The core innovation of DeepSeek-R1 lies in its ability to foster sophisticated reasoning skills by rewarding only the correctness of final answers, rather than requiring step-by-step human demonstrations. This method allows the model to discover non-human-like reasoning pathways, including self-checking, verification, and dynamic strategy adjustments. During training, DeepSeek-R1-Zero exhibited a "self-evolution" process, increasing its "thinking time" and developing reflective behaviors such as a notable spike in the use of the word "wait" during problem-solving.

DeepSeek-R1, an enhanced version of R1-Zero, utilizes a multi-stage training framework that integrates rejection sampling, RL, and supervised fine-tuning to improve readability and general language capabilities while retaining strong reasoning. The model employs Group Relative Policy Optimization (GRPO), a variant of PPO, to efficiently train without a separate value model. Notably, DeepSeek has also successfully distilled these advanced reasoning patterns into smaller models, making powerful AI more accessible and energy-efficient.

On challenging benchmarks, DeepSeek-R1 demonstrates impressive performance, achieving a 77.9% pass@1 score on AIME 2024, which further rises to 86.7% with self-consistency decoding. This performance surpasses the average human competitor on the AIME. Despite this significant scientific achievement and its publication in a top-tier journal, Kevin Xu, a prominent observer, noted the apparent lack of attention from Western tech media, stating, "> And of course, the paper got also no attention in the western tech media."

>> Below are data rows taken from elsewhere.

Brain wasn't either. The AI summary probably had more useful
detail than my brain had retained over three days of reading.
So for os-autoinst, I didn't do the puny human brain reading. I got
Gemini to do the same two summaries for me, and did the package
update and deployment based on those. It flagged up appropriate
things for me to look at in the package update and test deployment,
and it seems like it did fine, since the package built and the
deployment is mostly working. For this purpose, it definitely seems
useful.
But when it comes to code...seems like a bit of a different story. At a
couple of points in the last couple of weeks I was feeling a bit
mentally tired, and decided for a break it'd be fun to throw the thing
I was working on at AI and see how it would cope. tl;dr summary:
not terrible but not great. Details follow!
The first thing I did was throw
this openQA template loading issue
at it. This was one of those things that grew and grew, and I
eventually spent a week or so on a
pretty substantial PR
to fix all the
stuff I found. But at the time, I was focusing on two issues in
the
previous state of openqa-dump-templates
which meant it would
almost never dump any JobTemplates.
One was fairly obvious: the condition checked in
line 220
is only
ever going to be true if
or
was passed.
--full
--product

The publication in Nature not only highlights DeepSeek-R1's technical prowess but also sets a procedural precedent for transparency in the AI industry. Reviewers emphasized the importance of such peer-reviewed validation in assessing AI systems, moving beyond self-promotional claims to support findings with solid evidence and reproducible processes. This move is seen as a crucial step towards establishing AI as a scientific discipline, fostering public trust, and curbing industry speculation.